◆ **SELECTED EXTRACT**:
***

Welcome to TRUSTGiving 2014, our first annual weeklong trust awareness campaign.  Join the Alliance of Trustworthy Business Experts as we help our readers navigate the complexities of trust. During the week we will be blogging (several times a day) and posting on Twitter #TrustGiving2014.

Bob Vanourek is a former CEO of 5 firms. What happened when he got fired?

When I was in my late-20’s, I was CEO of a small company owned by a venture-capital firm in California that had hired me. We had a great run over a few years, taking the firm from $1 million in revenue to almost $4 million, and I was hoping we might “go public.”

Then I was told by the venture capitalists that they had sold the firm to a larger company. I was shocked. After the sale, I had a chip on my shoulder, which showed in my behavior at the new firm. I was a pain-in-the butt.

One day the Group VP to whom I reported arrived in town and fired me. What an embarrassment in the small town where we lived. No outplacement services in those days. I was just out. 

One of my direct reports was named CEO, and I learned my officers had all been interviewed for my job before I was canned. How untrustworthy they had been.

Then I heard a radio jingle:

“Love many; trust few; and always paddle your own canoe.”

“That’s me,” I said. People betrayed me, so, I’ll trust few.

***

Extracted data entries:
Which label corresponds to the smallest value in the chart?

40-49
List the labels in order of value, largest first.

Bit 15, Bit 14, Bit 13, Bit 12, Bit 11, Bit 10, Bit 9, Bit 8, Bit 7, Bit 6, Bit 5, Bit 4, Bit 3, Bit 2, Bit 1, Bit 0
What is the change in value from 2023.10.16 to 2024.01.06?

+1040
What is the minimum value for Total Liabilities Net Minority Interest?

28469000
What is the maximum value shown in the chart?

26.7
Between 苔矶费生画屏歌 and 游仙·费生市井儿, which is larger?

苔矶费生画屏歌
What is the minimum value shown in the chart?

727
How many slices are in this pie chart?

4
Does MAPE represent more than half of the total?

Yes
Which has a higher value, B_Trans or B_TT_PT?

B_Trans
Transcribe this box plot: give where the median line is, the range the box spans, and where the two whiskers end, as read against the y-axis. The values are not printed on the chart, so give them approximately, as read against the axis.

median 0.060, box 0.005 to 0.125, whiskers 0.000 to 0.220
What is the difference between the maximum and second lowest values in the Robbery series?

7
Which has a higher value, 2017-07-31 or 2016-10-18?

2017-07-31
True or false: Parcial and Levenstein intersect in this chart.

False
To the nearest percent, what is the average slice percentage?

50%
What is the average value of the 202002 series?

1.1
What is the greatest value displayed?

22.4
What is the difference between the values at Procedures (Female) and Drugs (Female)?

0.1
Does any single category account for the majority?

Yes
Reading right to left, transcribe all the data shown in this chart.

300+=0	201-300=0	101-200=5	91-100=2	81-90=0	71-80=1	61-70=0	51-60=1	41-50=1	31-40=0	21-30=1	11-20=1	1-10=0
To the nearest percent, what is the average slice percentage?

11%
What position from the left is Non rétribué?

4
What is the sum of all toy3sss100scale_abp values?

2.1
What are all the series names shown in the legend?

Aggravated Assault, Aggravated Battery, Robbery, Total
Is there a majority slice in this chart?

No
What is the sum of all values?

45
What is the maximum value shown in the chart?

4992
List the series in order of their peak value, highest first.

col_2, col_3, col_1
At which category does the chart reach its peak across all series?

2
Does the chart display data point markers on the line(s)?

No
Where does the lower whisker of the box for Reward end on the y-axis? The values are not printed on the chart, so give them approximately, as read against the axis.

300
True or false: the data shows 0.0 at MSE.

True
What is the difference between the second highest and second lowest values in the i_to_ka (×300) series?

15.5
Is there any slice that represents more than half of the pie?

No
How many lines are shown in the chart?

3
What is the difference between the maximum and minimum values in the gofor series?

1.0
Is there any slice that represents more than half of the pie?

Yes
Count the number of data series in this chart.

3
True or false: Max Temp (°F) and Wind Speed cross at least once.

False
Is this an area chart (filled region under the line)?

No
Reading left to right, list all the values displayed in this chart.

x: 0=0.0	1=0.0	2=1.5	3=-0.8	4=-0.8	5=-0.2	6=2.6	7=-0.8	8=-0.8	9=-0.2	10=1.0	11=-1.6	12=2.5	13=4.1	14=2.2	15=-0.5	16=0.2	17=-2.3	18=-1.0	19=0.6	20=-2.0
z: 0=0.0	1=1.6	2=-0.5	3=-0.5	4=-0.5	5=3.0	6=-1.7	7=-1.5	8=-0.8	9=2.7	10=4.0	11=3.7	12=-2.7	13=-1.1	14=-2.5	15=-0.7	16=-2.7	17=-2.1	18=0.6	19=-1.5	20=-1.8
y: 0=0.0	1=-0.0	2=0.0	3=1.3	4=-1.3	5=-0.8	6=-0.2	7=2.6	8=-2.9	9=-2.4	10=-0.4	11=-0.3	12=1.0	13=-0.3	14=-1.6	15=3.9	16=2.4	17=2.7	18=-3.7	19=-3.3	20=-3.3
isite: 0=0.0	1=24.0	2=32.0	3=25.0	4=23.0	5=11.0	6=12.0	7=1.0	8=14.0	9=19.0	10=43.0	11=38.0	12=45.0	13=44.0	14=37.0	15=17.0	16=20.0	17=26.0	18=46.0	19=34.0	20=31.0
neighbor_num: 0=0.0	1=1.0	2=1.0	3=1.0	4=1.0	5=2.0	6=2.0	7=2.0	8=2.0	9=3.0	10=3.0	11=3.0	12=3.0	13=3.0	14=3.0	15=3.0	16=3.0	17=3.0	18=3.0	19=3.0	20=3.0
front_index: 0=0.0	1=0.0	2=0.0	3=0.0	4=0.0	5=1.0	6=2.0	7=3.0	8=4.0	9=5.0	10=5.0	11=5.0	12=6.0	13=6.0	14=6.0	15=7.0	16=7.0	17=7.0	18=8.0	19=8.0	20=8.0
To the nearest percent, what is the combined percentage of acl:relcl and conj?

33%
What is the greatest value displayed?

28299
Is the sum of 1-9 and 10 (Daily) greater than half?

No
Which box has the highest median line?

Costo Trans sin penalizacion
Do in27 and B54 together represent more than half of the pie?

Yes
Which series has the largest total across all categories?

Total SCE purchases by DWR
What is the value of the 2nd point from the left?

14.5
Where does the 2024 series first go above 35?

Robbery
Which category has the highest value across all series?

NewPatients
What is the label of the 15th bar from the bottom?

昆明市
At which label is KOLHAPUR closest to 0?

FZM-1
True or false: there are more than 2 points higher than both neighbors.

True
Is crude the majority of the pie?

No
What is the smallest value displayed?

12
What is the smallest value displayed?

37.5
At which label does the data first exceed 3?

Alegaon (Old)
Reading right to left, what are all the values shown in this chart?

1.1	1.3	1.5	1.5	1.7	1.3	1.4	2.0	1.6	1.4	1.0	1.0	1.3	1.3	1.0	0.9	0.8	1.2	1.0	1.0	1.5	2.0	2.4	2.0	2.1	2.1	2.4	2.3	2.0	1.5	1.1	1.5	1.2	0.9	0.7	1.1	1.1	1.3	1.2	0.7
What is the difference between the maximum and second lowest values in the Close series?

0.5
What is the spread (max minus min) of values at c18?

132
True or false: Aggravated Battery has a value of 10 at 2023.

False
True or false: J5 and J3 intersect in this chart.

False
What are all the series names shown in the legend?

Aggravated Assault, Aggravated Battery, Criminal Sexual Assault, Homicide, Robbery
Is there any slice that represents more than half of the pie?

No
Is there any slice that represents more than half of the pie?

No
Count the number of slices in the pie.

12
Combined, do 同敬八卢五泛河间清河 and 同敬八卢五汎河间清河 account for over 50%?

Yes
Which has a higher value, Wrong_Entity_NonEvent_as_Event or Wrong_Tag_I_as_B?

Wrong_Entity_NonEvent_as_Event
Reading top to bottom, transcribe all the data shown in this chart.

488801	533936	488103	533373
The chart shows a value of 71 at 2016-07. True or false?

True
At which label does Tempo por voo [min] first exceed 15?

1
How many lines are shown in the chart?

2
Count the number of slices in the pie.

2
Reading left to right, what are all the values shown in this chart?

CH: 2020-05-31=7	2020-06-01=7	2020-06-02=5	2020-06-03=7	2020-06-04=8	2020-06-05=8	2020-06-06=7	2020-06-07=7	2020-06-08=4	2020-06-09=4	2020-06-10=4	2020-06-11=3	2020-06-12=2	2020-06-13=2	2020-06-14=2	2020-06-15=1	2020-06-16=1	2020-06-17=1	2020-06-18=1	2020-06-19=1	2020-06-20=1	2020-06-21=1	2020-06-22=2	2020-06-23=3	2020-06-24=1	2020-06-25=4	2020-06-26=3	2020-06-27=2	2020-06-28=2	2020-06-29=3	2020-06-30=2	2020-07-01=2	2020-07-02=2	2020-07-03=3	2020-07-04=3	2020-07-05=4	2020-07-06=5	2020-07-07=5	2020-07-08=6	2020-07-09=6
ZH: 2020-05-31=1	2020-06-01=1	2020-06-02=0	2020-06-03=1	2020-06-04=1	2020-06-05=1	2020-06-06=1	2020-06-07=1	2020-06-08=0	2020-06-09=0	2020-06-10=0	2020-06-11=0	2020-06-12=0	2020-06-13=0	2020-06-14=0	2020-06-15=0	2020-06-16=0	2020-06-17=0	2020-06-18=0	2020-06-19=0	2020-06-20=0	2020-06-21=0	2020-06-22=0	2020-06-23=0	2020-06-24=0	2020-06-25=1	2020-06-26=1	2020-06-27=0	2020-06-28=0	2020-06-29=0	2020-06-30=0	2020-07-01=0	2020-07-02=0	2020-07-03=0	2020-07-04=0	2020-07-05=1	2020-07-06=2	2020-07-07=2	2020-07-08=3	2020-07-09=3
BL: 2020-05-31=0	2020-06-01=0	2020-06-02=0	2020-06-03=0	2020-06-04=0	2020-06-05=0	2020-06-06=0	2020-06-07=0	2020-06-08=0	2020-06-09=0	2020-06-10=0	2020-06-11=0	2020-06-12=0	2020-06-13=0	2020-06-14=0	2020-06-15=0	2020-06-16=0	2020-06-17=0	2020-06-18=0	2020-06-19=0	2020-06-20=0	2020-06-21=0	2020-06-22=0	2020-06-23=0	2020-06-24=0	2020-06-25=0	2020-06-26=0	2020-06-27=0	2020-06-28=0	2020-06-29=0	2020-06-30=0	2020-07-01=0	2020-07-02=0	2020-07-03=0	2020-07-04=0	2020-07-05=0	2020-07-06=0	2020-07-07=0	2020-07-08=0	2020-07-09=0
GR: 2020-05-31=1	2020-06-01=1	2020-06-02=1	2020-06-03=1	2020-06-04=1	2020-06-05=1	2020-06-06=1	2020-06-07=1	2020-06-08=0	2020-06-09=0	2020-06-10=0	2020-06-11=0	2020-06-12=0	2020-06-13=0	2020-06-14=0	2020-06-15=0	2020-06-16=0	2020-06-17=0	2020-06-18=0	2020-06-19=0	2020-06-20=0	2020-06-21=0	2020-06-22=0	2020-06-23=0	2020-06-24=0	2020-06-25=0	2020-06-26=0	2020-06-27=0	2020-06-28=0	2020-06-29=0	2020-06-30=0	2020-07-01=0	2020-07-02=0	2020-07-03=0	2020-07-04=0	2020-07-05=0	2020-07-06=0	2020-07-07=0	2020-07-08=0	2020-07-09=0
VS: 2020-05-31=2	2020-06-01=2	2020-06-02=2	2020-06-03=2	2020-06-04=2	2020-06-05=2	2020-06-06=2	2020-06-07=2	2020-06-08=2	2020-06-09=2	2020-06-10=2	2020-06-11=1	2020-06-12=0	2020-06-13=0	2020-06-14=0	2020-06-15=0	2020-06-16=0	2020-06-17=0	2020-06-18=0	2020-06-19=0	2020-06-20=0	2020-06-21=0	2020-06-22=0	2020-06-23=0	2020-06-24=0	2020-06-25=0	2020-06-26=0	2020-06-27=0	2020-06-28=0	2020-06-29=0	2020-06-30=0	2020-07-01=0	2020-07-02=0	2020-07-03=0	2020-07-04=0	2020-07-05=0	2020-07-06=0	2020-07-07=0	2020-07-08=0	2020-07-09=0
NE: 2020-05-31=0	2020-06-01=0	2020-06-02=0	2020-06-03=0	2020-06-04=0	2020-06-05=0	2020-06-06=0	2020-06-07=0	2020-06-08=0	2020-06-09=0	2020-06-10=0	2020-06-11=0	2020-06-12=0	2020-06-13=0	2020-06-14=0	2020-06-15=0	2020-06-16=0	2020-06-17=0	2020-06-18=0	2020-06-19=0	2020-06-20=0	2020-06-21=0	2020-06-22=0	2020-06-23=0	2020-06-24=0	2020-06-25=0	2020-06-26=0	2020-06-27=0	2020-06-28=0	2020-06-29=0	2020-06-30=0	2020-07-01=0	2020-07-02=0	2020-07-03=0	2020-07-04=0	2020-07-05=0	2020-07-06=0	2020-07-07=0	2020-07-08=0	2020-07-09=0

***

◆ **WHAT TO DO**: Quote the TRUSTGiving excerpt, starting with "When I was in" and going on through "they had been.". The listing has no connection to the TRUSTGiving excerpt.

◆ **RESULT FOR THIS TASK**:
When I was in my late-20’s, I was CEO of a small company owned by a venture-capital firm in California that had hired me. We had a great run over a few years, taking the firm from $1 million in revenue to almost $4 million, and I was hoping we might “go public.”

Then I was told by the venture capitalists that they had sold the firm to a larger company. I was shocked. After the sale, I had a chip on my shoulder, which showed in my behavior at the new firm. I was a pain-in-the butt.

One day the Group VP to whom I reported arrived in town and fired me. What an embarrassment in the small town where we lived. No outplacement services in those days. I was just out. 

One of my direct reports was named CEO, and I learned my officers had all been interviewed for my job before I was canned. How untrustworthy they had been.